Mein persönlicher Eindruck
Ehrlich gesagt, das war zu erwarten. Ich habe das Gefühl, dass Google schon seit einiger Zeit alle „manuellen“ Optimierungsmöglichkeiten systematisch abbaut. Es geht klar in Richtung Automatisierung – weniger Tricks, mehr echte Qualität. Und das ist gar nicht schlecht. Wer relevante Texte schreibt, wird auch in Zukunft gesehen, ganz ohne Schema-Markups.
Wenn du mich fragst: Ich sehe das als Weckruf für viele SEOs, wieder mehr in Inhalte statt in Formate zu investieren. Statt Zeit in JSON-Snippets zu stecken, lohnt es sich mehr, Fragen wirklich zu beantworten – ausführlich, verständlich, glaubwürdig. Genau das will Google belohnen.

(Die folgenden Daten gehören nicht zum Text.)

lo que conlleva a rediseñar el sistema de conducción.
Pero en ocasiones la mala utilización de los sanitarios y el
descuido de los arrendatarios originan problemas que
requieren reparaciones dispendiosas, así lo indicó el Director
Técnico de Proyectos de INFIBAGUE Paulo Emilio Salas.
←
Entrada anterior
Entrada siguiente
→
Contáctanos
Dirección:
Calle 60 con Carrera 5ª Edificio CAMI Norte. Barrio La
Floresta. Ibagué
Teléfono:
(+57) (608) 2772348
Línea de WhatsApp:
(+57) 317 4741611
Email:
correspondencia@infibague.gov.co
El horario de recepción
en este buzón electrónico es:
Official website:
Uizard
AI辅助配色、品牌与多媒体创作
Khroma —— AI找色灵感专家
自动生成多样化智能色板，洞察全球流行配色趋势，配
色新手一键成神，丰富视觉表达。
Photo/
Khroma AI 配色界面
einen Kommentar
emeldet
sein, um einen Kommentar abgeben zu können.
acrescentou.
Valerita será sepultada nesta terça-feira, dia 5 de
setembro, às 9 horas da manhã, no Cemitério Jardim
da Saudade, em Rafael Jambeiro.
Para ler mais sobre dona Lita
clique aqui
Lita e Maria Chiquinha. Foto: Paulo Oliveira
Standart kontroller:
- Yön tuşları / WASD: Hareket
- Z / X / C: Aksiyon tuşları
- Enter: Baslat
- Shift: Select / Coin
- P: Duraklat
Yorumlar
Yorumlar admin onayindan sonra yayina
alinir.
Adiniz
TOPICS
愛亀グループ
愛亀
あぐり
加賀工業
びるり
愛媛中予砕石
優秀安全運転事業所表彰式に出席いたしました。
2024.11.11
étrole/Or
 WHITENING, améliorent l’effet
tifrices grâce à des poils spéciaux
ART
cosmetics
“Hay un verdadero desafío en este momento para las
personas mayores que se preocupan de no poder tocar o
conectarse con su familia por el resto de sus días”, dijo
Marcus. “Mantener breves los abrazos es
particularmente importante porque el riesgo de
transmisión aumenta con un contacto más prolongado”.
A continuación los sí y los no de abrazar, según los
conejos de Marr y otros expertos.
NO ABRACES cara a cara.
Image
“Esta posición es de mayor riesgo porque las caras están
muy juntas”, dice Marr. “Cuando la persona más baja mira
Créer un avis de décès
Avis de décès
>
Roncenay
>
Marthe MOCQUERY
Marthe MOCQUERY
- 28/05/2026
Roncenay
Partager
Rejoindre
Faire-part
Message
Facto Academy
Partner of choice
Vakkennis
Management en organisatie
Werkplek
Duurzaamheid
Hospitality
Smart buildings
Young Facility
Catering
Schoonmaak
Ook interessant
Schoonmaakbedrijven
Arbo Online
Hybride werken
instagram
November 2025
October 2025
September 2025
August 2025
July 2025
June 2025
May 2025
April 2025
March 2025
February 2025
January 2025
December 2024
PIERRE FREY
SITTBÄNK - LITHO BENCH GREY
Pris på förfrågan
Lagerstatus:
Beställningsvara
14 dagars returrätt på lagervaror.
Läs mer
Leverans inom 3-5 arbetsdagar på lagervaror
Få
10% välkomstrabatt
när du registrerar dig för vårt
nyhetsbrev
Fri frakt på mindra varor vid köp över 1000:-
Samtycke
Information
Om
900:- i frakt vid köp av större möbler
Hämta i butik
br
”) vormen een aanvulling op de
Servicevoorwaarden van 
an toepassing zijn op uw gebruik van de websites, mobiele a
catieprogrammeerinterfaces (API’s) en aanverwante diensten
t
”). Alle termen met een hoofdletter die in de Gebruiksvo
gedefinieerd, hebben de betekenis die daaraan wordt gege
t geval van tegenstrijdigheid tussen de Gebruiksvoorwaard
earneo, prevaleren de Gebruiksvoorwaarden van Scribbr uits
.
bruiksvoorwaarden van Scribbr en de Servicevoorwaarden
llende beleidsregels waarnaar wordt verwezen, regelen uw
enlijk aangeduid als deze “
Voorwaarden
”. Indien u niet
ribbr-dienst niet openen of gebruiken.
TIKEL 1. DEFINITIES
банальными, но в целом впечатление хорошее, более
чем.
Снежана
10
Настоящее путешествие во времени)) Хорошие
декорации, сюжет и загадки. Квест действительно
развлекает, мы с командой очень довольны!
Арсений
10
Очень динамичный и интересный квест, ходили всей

Fazit: Das Ende der FAQ-Rich-Results ist kein Verlust – sondern eine Chance
Vielleicht fühlt es sich anfangs wie ein Rückschritt an, wenn ein vertrautes SEO-Werkzeug verschwindet. Doch letztlich zwingt dich Google damit, dich auf das Wesentliche zu konzentrieren: gute Inhalte und echten Mehrwert. Die Zeiten, in denen man Markups addierte, um Rankings aufzublasen, sind vorbei.
Was bleibt, ist eine Suchwelt, die versucht, das beste Ergebnis zu zeigen – nicht das technisch cleverste. Wenn du also bisher viel Energie in strukturierte FAQ-Daten investiert hast, nimm es sportlich. Sieh es als Ansporn, deine Seiten neu zu denken, Inhalte aufzufrischen und relevanter zu schreiben.
Denn eines ist sicher: Auch wenn Google die Formate ändert – guter Content zahlt sich immer aus.